:: Data to examine

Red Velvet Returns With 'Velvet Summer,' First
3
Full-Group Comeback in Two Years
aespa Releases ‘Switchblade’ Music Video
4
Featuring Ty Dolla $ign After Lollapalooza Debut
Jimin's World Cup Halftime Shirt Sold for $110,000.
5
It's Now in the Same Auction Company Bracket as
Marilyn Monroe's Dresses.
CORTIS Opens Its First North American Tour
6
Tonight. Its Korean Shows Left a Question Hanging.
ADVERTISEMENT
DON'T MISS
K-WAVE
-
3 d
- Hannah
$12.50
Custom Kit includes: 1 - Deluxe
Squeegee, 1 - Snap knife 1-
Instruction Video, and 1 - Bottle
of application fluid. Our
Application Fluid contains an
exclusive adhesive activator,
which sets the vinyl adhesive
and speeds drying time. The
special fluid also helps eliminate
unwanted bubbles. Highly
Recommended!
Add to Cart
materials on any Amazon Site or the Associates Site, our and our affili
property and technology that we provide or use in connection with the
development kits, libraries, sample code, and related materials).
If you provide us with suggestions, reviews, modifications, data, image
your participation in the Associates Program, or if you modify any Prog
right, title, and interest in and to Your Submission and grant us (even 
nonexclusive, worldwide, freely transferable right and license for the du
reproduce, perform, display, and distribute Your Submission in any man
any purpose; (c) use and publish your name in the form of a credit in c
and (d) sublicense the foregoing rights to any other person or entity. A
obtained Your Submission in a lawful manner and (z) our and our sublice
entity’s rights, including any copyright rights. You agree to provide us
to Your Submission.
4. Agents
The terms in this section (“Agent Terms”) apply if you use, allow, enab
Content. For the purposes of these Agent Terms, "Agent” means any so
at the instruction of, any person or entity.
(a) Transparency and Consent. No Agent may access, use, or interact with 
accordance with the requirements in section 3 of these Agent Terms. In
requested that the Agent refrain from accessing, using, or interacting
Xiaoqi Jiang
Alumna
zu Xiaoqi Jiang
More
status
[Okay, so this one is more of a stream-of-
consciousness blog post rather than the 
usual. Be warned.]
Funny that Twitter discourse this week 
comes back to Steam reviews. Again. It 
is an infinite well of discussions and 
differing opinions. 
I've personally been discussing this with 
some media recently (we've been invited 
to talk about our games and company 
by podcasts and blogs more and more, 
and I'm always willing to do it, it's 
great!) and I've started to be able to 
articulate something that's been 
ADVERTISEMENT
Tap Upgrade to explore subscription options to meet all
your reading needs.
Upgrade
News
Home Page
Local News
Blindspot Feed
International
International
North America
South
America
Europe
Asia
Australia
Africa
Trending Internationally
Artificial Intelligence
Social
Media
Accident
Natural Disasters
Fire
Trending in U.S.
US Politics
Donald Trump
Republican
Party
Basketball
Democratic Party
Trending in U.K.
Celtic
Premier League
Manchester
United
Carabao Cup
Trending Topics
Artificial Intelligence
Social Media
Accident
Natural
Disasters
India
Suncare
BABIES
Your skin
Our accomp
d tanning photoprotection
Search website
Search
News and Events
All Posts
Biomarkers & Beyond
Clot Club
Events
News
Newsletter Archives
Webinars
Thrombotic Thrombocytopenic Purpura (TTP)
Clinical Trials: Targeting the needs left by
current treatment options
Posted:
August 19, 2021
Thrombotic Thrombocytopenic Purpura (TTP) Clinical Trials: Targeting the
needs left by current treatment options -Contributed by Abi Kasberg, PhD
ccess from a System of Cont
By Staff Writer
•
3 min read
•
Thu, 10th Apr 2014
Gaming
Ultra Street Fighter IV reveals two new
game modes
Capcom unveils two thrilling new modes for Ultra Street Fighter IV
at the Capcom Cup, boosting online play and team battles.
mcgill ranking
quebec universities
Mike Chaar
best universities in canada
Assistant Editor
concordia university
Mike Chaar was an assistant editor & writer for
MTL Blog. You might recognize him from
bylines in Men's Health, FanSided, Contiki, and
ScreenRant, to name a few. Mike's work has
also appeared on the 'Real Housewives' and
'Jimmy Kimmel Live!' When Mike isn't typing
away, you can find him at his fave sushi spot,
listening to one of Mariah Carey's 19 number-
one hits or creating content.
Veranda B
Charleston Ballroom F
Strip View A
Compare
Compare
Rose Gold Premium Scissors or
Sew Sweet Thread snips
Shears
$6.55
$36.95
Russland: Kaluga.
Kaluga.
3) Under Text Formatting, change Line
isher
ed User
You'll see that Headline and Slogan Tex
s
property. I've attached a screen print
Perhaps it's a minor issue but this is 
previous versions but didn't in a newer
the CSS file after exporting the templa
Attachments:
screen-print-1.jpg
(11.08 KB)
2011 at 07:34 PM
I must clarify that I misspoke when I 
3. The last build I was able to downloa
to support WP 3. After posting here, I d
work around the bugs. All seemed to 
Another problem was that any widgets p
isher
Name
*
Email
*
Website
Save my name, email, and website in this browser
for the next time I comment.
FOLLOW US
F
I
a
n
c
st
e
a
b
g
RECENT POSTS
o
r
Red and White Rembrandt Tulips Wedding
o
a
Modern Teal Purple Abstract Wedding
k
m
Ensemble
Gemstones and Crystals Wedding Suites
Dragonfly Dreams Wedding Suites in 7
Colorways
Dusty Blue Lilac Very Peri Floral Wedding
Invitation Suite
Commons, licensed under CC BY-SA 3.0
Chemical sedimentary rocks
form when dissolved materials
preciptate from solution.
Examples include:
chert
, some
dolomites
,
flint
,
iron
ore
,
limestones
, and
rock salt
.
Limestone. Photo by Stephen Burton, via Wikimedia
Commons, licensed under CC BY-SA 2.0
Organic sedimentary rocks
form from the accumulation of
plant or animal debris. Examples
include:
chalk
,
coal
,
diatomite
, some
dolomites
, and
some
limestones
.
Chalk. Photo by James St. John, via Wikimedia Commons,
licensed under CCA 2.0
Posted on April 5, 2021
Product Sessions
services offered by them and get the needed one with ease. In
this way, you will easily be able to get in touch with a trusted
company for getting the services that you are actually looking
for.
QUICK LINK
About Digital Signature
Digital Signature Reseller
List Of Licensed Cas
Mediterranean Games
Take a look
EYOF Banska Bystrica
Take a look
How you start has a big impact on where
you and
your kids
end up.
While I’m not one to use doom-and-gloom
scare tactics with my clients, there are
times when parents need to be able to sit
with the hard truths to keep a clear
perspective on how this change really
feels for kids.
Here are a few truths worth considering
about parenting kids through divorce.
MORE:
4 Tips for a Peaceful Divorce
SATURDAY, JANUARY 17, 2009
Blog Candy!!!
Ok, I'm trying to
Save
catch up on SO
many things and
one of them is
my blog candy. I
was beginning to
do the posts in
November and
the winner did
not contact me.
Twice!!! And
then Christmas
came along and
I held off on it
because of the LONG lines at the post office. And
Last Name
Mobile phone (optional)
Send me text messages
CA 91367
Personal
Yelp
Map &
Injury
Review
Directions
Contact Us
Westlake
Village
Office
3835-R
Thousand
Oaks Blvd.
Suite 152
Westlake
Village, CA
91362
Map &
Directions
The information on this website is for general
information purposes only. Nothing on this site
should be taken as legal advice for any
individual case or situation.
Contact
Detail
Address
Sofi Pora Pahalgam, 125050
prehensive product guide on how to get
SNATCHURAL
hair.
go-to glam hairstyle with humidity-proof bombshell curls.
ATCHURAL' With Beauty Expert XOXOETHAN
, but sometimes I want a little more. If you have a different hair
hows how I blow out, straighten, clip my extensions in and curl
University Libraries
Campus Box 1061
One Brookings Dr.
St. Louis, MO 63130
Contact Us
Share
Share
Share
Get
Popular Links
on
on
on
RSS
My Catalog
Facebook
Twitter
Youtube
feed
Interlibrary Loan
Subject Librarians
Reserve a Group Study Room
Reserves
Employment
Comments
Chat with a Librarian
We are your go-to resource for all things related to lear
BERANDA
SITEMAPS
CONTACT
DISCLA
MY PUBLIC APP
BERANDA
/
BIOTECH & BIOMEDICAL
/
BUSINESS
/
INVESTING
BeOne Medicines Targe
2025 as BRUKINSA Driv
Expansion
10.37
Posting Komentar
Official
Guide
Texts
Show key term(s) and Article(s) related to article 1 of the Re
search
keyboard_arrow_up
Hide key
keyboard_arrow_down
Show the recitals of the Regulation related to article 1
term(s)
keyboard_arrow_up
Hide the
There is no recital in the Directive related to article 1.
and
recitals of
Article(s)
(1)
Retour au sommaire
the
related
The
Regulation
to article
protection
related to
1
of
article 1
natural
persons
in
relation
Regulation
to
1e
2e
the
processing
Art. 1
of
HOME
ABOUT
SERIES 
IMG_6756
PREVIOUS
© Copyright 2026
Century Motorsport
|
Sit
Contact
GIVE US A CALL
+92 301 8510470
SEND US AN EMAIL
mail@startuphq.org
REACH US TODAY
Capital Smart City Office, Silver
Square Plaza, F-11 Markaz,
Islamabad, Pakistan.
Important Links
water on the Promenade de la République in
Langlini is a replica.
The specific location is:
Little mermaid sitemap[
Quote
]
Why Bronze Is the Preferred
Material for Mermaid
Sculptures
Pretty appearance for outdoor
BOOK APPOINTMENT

::::

Work item: Convert everything from the first of the lines above down to the line containing "materials on any" into a Markdown table with the columns Index and Text, numbering each line in Index and omitting blank lines.

Reply to the task:
| Index | Text |
|---|---|
| 1 | Red Velvet Returns With 'Velvet Summer,' First |
| 2 | 3 |
| 3 | Full-Group Comeback in Two Years |
| 4 | aespa Releases ‘Switchblade’ Music Video |
| 5 | 4 |
| 6 | Featuring Ty Dolla $ign After Lollapalooza Debut |
| 7 | Jimin's World Cup Halftime Shirt Sold for $110,000. |
| 8 | 5 |
| 9 | It's Now in the Same Auction Company Bracket as |
| 10 | Marilyn Monroe's Dresses. |
| 11 | CORTIS Opens Its First North American Tour |
| 12 | 6 |
| 13 | Tonight. Its Korean Shows Left a Question Hanging. |
| 14 | ADVERTISEMENT |
| 15 | DON'T MISS |
| 16 | K-WAVE |
| 17 | - |
| 18 | 3 d |
| 19 | - Hannah |
| 20 | $12.50 |
| 21 | Custom Kit includes: 1 - Deluxe |
| 22 | Squeegee, 1 - Snap knife 1- |
| 23 | Instruction Video, and 1 - Bottle |
| 24 | of application fluid. Our |
| 25 | Application Fluid contains an |
| 26 | exclusive adhesive activator, |
| 27 | which sets the vinyl adhesive |
| 28 | and speeds drying time. The |
| 29 | special fluid also helps eliminate |
| 30 | unwanted bubbles. Highly |
| 31 | Recommended! |
| 32 | Add to Cart |
| 33 | materials on any Amazon Site or the Associates Site, our and our affili |